*** TASK MATERIAL
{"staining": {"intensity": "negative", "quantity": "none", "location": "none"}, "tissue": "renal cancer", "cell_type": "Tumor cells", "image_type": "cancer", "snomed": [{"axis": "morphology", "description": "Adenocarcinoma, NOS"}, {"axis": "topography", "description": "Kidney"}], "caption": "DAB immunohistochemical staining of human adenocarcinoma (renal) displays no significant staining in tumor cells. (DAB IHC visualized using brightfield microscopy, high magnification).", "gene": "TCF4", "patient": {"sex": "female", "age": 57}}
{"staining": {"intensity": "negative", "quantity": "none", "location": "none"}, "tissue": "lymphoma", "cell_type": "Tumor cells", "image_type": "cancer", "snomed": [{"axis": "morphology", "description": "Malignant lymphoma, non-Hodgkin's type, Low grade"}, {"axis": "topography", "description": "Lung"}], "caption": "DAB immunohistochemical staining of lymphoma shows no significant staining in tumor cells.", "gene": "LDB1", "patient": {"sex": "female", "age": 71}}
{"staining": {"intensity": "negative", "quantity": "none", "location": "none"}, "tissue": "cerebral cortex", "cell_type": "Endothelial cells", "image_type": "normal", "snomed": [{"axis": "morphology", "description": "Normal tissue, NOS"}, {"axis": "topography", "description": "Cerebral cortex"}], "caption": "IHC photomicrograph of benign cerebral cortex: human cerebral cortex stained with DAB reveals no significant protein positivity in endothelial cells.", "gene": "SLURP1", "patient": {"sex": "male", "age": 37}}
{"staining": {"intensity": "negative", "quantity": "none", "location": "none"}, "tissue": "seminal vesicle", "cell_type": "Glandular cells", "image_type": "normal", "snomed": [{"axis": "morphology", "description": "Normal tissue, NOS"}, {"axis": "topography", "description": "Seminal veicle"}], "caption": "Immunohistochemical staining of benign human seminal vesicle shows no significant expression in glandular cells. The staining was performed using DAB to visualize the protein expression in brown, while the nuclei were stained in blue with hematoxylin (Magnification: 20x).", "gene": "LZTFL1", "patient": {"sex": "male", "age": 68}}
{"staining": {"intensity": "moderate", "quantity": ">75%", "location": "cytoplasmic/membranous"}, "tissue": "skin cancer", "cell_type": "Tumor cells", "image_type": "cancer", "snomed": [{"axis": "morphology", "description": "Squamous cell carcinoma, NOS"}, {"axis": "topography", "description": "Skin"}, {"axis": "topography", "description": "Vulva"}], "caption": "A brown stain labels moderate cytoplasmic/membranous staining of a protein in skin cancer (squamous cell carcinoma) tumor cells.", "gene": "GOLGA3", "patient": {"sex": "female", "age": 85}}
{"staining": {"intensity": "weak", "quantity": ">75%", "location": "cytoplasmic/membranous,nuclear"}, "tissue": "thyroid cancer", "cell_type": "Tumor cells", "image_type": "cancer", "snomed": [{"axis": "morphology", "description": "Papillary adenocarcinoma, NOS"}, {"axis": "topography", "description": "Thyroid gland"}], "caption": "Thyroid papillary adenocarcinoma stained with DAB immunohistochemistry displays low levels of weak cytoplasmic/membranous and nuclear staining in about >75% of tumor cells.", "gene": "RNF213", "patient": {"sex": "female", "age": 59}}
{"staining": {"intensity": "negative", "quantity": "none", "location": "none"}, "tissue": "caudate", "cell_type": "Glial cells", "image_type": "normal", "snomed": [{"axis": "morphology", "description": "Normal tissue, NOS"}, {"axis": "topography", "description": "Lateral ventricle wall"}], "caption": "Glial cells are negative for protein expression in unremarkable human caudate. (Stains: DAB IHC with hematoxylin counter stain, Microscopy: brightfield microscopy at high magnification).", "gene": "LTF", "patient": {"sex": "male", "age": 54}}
******
## EXERCISE INSTRUCTIONS
Reproduce exactly the lines above from the line with "non-Hodgkin's type, Low" to the line with "photomicrograph of benign", including both, and add nothing.

## RESPONSE BOX
{"staining": {"intensity": "negative", "quantity": "none", "location": "none"}, "tissue": "lymphoma", "cell_type": "Tumor cells", "image_type": "cancer", "snomed": [{"axis": "morphology", "description": "Malignant lymphoma, non-Hodgkin's type, Low grade"}, {"axis": "topography", "description": "Lung"}], "caption": "DAB immunohistochemical staining of lymphoma shows no significant staining in tumor cells.", "gene": "LDB1", "patient": {"sex": "female", "age": 71}}
{"staining": {"intensity": "negative", "quantity": "none", "location": "none"}, "tissue": "cerebral cortex", "cell_type": "Endothelial cells", "image_type": "normal", "snomed": [{"axis": "morphology", "description": "Normal tissue, NOS"}, {"axis": "topography", "description": "Cerebral cortex"}], "caption": "IHC photomicrograph of benign cerebral cortex: human cerebral cortex stained with DAB reveals no significant protein positivity in endothelial cells.", "gene": "SLURP1", "patient": {"sex": "male", "age": 37}}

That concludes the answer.